▶ YOUR INSTRUCTIONS:
Where a line in the listing below contains the word "themeDarker", copy that line.

▶ INPUT MATERIAL:

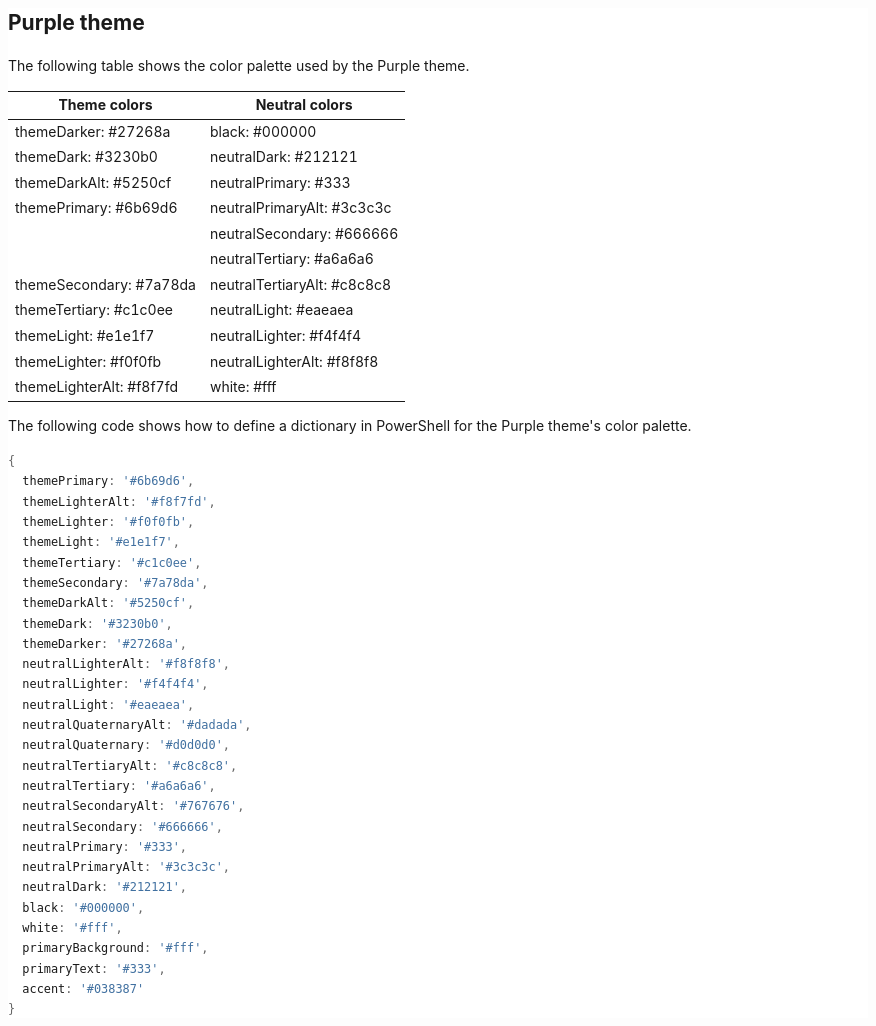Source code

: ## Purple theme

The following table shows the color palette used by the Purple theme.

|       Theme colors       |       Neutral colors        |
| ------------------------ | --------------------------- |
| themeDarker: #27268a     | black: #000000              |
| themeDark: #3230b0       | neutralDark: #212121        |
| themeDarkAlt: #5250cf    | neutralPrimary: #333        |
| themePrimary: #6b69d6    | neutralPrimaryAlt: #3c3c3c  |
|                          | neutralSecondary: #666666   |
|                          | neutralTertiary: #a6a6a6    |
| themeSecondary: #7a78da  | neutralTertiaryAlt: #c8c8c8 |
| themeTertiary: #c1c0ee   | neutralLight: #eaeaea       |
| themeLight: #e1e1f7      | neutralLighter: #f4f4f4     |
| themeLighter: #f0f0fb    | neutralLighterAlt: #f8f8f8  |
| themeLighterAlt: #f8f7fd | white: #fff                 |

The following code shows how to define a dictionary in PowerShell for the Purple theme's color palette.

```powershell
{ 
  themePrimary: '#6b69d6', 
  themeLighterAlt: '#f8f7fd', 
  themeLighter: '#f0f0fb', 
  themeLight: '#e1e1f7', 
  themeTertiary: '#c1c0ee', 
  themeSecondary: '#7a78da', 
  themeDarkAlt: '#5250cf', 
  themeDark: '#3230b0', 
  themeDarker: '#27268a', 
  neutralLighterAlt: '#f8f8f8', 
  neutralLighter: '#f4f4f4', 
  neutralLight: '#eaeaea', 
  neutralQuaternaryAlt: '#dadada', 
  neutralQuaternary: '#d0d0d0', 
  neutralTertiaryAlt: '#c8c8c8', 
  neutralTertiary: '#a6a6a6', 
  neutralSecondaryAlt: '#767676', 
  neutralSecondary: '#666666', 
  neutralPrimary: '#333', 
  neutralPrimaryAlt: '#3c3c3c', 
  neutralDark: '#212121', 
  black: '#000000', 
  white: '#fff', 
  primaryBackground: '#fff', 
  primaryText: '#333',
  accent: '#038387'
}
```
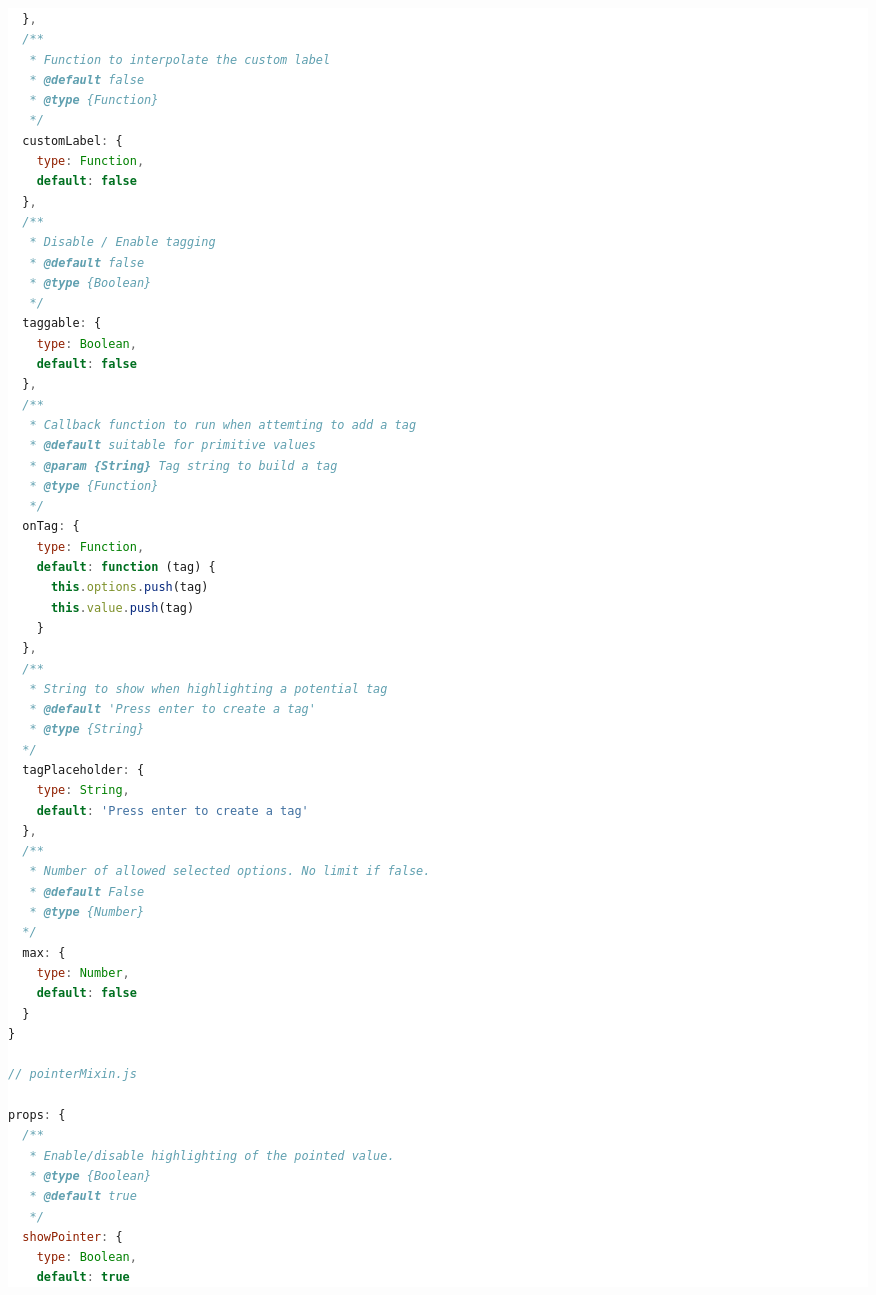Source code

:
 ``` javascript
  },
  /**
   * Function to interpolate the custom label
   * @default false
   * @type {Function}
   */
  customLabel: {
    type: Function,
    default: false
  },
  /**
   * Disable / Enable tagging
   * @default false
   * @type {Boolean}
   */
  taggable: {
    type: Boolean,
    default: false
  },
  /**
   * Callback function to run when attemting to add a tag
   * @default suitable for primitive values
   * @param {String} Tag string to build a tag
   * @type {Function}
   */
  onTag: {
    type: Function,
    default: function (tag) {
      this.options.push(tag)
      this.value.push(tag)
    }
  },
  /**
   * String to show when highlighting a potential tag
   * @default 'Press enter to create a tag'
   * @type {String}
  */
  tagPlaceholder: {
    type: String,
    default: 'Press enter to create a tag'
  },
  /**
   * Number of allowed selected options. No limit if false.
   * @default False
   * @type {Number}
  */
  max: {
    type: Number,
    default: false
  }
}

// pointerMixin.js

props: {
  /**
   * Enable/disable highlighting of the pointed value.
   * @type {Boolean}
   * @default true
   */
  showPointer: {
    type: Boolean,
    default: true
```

▶ WRITTEN ANSWER:
| themeDarker: #27268a     | black: #000000              |
  themeDarker: '#27268a', 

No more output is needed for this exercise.